|Publisher||Cold Spring Harbor Laboratory|
Objective: Administrative healthcare data are an attractive source of secondary analysis because of their potential to answer population-health questions. Although these datasets have known susceptibilities to biases, the degree to which they can distort measurements like cancer screening rates are not widely appreciated, nor are their causes and possible solutions.
Methods: Using a billing code database derived from our institution's electronic health records (EHR), we estimated the colorectal cancer screening rate of average-risk patients aged 50-74 seen in primary care or gastroenterology clinic in 2016-2017. 200 records (150 unscreened, 50 screened) were sampled to quantify the accuracy against manual review.

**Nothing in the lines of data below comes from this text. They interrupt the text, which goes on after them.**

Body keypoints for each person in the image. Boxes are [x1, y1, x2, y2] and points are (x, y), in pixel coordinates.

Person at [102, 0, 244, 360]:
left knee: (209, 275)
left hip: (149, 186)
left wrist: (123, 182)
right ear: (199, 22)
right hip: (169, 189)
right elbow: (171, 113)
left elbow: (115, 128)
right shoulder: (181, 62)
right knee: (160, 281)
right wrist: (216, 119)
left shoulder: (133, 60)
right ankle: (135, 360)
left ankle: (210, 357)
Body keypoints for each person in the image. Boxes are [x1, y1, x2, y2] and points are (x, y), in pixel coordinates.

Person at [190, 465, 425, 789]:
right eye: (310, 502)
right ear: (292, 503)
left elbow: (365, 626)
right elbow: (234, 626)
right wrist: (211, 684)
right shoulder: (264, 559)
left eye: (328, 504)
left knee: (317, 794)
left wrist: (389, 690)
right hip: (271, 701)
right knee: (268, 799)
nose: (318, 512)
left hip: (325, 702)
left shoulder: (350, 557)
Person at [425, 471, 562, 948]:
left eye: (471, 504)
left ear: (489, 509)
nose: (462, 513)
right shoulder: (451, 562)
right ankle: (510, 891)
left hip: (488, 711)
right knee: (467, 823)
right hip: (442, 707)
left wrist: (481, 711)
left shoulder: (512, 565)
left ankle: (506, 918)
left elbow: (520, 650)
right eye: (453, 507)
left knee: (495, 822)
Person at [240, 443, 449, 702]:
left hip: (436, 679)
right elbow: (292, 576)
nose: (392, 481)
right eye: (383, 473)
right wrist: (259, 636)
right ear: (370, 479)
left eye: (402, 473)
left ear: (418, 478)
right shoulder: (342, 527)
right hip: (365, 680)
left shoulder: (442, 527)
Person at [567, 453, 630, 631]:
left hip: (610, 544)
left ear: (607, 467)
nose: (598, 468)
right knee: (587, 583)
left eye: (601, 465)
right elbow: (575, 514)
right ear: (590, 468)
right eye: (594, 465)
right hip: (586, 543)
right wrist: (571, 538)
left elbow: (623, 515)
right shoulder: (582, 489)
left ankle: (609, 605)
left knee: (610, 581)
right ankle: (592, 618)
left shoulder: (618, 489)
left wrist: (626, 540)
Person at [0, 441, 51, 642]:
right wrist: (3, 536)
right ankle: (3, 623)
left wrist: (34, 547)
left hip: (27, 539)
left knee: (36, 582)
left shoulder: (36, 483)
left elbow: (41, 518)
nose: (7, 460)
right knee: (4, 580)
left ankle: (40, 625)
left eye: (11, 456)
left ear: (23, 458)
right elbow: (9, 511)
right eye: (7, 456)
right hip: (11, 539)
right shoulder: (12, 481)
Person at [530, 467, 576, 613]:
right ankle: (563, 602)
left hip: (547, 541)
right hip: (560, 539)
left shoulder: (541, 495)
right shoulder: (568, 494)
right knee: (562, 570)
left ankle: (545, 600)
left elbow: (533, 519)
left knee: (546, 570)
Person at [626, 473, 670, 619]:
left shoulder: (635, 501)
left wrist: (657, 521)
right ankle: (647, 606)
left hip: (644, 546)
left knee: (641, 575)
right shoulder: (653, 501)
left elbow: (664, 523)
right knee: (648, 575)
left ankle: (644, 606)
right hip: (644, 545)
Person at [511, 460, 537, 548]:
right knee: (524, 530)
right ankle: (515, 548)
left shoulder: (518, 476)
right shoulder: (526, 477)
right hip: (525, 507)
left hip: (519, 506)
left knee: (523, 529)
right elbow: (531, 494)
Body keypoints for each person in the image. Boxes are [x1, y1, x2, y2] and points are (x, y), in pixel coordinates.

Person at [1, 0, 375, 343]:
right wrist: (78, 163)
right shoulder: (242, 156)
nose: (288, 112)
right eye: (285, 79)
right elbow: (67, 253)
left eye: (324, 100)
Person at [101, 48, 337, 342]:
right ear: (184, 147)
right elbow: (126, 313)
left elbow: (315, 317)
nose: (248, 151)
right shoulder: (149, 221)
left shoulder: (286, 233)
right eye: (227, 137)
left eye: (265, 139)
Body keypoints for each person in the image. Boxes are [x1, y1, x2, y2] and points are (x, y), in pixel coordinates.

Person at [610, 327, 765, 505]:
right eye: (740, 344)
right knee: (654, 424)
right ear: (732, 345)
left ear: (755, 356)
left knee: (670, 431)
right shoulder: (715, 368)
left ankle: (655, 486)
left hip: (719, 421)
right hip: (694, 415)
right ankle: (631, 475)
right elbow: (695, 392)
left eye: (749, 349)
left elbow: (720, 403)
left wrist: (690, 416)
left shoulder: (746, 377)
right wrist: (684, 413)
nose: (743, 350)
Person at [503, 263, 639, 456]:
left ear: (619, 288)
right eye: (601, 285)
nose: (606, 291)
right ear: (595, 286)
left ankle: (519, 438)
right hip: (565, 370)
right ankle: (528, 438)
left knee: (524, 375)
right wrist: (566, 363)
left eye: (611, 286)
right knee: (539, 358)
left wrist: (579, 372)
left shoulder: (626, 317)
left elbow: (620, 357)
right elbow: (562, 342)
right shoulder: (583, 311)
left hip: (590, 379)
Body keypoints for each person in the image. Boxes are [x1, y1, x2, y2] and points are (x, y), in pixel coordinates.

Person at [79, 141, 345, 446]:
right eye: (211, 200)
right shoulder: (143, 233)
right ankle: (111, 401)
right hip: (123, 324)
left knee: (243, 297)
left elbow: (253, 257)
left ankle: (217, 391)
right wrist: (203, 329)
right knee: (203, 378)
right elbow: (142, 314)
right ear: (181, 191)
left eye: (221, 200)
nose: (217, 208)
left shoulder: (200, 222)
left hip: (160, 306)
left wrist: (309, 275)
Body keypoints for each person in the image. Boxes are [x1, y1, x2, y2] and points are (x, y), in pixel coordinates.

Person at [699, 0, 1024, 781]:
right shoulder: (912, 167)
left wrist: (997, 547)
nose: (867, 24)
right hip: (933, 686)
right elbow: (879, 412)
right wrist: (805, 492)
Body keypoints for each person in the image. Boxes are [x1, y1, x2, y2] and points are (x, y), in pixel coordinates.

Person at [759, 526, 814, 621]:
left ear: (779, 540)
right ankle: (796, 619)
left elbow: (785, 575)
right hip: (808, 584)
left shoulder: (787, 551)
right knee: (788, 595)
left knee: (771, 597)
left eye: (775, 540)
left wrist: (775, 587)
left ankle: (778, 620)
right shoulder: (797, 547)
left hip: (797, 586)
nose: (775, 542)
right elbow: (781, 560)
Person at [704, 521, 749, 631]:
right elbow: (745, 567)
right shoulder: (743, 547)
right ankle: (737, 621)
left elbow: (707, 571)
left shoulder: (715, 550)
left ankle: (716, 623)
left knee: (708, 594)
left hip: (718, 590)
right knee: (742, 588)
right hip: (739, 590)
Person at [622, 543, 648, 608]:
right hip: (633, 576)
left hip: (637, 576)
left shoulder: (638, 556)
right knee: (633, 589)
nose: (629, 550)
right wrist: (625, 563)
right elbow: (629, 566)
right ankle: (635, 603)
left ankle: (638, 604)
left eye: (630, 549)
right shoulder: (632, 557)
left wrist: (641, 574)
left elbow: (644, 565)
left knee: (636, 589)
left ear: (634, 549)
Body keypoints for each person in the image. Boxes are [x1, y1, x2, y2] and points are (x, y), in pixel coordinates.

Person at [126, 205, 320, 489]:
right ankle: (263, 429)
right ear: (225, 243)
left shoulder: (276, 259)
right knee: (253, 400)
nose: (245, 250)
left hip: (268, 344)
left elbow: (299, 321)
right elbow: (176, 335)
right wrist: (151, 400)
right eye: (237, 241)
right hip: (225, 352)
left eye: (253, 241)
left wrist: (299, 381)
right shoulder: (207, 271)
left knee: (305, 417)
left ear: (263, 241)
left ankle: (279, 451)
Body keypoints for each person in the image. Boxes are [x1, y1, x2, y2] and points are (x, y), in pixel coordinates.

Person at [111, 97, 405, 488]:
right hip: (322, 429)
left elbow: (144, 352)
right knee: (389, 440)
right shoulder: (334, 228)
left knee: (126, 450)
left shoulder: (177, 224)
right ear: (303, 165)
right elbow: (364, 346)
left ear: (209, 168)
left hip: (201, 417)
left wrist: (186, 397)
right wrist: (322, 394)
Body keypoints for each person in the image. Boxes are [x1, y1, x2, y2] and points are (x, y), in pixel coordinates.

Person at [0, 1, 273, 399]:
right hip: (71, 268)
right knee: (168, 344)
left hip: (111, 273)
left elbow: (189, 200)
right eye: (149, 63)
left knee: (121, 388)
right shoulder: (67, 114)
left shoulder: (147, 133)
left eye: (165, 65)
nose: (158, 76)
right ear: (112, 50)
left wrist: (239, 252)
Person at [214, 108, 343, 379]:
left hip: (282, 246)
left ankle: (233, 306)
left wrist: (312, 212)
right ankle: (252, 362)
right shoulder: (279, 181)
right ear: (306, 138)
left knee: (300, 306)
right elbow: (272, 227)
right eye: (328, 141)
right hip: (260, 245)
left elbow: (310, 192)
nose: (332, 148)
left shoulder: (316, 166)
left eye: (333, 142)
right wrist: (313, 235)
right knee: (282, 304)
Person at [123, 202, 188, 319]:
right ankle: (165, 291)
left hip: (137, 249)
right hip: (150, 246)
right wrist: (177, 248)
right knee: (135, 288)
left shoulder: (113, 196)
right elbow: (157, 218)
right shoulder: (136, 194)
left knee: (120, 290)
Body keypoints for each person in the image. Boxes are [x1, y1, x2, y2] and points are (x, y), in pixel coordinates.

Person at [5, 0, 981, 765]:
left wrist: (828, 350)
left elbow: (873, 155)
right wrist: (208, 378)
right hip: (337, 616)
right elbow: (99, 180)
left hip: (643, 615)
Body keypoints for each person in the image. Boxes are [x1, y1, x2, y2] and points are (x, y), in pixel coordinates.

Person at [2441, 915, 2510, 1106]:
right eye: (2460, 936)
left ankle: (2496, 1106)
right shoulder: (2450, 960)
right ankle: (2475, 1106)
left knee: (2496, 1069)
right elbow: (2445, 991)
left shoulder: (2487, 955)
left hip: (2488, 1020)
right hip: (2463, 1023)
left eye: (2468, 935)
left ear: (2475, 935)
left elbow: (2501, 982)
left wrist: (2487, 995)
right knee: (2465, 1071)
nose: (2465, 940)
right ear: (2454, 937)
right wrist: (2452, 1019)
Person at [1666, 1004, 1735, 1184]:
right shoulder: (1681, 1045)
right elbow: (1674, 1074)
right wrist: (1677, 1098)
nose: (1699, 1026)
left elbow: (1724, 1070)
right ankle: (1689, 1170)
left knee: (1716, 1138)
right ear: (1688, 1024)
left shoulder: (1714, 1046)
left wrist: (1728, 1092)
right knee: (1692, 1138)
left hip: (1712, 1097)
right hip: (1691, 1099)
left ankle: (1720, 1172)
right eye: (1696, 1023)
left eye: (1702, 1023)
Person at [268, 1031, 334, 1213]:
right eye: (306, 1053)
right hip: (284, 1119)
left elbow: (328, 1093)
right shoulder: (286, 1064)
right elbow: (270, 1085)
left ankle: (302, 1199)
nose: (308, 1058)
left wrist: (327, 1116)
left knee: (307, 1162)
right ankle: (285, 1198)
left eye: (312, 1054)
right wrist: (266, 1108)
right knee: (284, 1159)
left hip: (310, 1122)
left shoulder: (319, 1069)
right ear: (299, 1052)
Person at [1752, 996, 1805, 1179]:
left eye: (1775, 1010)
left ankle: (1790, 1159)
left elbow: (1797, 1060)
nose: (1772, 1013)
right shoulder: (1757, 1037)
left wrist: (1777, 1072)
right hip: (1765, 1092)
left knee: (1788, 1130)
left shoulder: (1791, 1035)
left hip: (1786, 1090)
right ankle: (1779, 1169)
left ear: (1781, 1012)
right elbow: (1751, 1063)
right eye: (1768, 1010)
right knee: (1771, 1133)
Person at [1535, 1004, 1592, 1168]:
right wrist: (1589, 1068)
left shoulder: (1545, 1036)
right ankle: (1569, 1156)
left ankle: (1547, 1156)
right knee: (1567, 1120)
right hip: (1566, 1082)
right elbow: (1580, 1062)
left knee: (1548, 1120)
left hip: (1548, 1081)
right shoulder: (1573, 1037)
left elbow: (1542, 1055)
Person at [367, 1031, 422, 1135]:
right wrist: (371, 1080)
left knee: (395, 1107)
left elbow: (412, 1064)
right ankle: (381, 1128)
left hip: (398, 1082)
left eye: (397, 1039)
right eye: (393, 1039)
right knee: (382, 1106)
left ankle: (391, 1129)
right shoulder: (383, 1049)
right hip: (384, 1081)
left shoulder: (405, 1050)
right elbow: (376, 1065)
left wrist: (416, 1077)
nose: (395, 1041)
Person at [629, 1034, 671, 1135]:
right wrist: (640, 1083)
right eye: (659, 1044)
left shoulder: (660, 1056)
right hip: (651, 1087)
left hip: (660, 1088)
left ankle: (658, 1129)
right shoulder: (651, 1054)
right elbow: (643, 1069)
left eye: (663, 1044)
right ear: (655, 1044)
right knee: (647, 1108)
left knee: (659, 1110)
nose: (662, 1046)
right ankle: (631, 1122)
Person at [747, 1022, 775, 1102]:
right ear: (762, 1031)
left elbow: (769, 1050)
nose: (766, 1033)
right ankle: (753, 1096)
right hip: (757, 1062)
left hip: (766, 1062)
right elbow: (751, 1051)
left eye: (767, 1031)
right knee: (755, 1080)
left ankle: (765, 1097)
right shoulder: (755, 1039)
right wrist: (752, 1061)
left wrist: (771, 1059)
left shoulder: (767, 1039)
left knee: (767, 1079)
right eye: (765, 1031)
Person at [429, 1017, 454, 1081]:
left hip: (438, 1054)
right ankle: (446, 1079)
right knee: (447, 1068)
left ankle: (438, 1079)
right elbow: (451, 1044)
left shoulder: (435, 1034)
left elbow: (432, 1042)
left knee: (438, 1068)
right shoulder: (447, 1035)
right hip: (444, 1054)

Results: Out of 4,611 patients, an analysis of billing data suggested a 61% screening rate. Manual review revealed a positive predictive value of 96% (86-100%), negative predictive value of 21% (15-29%), and a corrected screening rate of 85% (81-90%). Most false negatives occurred due to exams performed outside the scope of the database - both within and outside of our institution - but 21% of false negatives fell within the database's scope. False positives occurred due to incomplete exams and inadequate bowel preparation. Reasons for screening failure include ordered but incomplete exams (48%), lack of or incorrect documentation by primary care (29%) including incorrect screening intervals (13%), and patients declining screening (13%).
Conclusions: Although analytics on administrative data are commonly 'validated' by comparison to independent datasets, comparing our naive estimate to the CDC estimate (~60%) would have been misleading. Therefore, regular data audits using the complete EHR are critical to improve screening rates and measure improvement.